The impeachment of Nairobi Governor Johnson Sakaja has resurfaced, as County Assembly members attempt to revive the process of the city county chief's ouster.
Addressing the media on Tuesday evening, a section of MCAs led by Minority Deputy Leader Waithera Chege claimed an attempted move to notify the Clerk to verify signatures for the governor's impeachment proved futile after he went missing.
“We were ready to present both the signatures and notice of impeachment. The only problem we’ve had today is that after the House Business Committee sitting, the clerk was nowhere to be seen,” she said.
According to Waithera, who is also the Nairobi South MCA, they raised their grievances with the Speaker
The UDA legislator explained that Tuesday’s delay was due to the clerk’s absence after the Assembly’s business session.
Waithera confirmed that the Speaker had promised that by 11:00 am Wednesday, the clerk would be ready to receive both the motion and any attached documents.
The MCA noted that the motion contains 22 counts, but the details cannot yet be disclosed.
“We cannot mention the figures now, until the clerk receives and counterchecks the signatures,” Waithera said.
She added that legal procedure requires the clerk to submit all documents first to the Speaker’s office for further clarification before the motion becomes official.
Tuesday’s events marked the latest step in a process that began months ago.
The latest impeachment bid comes five months after MCAs abandoned an earlier attempt to remove Sakaja, which was halted after President William Ruto and the late Raila Odinga intervened.
In September 2025, both leaders convened meetings with allied MPs and ward representatives, urging dialogue and focus on service delivery rather than political brinkmanship.
At State House, Ruto met UDA-aligned MCAs and warned them against pursuing the ouster motion. Drawing from his own political experience, he reminded ward representatives, “Leadership demands resilience, not retaliation,” and urged them to put aside differences for development.

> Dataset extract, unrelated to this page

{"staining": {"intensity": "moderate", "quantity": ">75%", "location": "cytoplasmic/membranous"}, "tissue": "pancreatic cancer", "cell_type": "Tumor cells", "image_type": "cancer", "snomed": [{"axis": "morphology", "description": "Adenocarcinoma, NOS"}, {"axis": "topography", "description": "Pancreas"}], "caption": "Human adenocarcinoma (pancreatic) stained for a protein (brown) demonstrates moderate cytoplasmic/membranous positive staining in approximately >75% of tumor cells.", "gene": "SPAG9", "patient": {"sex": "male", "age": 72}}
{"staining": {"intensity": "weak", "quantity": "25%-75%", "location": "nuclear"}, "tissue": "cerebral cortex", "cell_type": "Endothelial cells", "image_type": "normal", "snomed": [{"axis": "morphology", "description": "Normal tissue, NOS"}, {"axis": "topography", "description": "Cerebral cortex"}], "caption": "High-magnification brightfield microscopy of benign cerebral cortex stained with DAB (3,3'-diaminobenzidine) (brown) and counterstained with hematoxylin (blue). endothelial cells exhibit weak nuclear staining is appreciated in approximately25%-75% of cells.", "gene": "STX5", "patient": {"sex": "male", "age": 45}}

Meanwhile, Raila convened ODM MPs and MCAs at the Jaramogi Oginga Odinga Foundation.
The session, chaired by veteran politician Fred Gumo and later joined by Sakaja, concluded with a consensus to drop the earlier impeachment push, which insiders said would have destabilised the capital.
Calls for Sakaja’s removal continued even after the pause. Embakasi Central MP Benjamin Gathiru, popularly known as Meja Dong, criticised the intervention by Raila and Ruto.
“It is very shameful when the whole of Nairobi’s voters are crying because they are getting poor services, then the handshake brothers can get eight hours to discuss someone incompetent instead of using the eight hours to hear the pleas of Nairobi residents,” he said. The MP added that Nairobians had already made up their minds: “It has already been decided that Sakaja will be a one-term governor. Either way, he must go.”
Sakaja is facing a county assembly that is watchful, impatient, and unwilling to back down if promises of reform remain unmet. For residents, the hope is simple: fewer political battles and better services.
MCAs backing the motion say they have drafted more than 20 charges and believe the evidence against the governor is overwhelming. What began as routine complaints about stalled projects and delayed bursaries, has eventually escalated into a coordinated impeachment push.